Britain gears up for immigration self-harm

Limiting the increase in the workforce reduces Britain’s potential growth

Britain gears up for immigration self-harm

By George Hay

LONDON (Reuters Breakingviews) - Theresa May is preparing to aim a loaded shotgun at her own foot. When the U.K. prime minister unveils the Conservative party election manifesto this week, she is likely to reiterate an objective dating back to 2010 to reduce annual net migration below 100,000. That means taking a needless risk with Britain’s economy.

The political appeal of sticking to her guns is clear. Immigration was one of the main factors behind Britons’ vote to leave the European Union last year. May also failed to reduce inflows in her previous role as the UK’s interior minister: net migration in the year to last September was a near-record 273,000, according to the Office for National Statistics.

Even so, viewed through a demographic lens, she is heading down the wrong path. As of 2015, 63 percent of the UK population was between 16 and 64 – the traditional definition of working age – the ONS said in March. As the population grows older this will shrink to less than 58 percent by 2045, it reckons. Importing working-age migrants helps slow the decline. Since UK annual net migration started consistently exceeding 200,000 in the middle of the last decade, the volume of 20 to 36-year-olds has picked up, the ONS says.
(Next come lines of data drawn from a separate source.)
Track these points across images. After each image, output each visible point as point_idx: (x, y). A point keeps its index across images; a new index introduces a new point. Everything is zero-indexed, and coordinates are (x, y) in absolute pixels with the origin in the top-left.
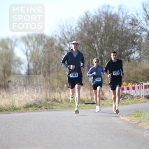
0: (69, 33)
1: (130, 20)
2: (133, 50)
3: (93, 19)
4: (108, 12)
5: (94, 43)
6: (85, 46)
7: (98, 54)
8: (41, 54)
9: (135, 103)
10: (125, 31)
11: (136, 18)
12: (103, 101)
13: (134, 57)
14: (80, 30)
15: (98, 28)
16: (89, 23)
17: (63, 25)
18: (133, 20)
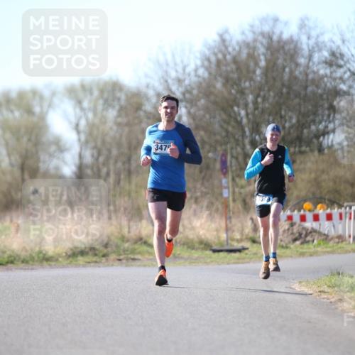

Limiting the increase in the workforce reduces Britain’s potential growth and could make it harder to meet a second objective supposedly dear to Conservative hearts – controlling the budget deficit and reducing public debt, which is due to approach 90 percent of GDP in the next year.

The Office for Budget Responsibility has had a stab at measuring the impact on Britain’s debt level over the next half-century, assuming the government does not cut spending or hike taxes. If net migration levels remained roughly the same, debt would be 208 percent of GDP in the fiscal year ending in April 2067. If net inflows fall to near May’s target, that figure jumps to 265 percent.

May will almost certainly secure a big majority on June 8. As such, she could have argued “taking back control” of borders means getting to choose who enters Britain, rather than imposing an arbitrary limit on the number. The risk is that she imposes an extra burden on the economy by striving for a target that has never been hit.

 

CONTEXT NEWS

- Prime Minister Theresa May said on May 8 her Conservative Party would keep its pledge to bring down net immigration in the U.K. to "tens of thousands" per year if it wins the election next month.

- "It is important that we continue, and we will continue, to say that we do want to bring net immigration down to sustainable levels. We believe that is the tens of thousands," May told supporters in London.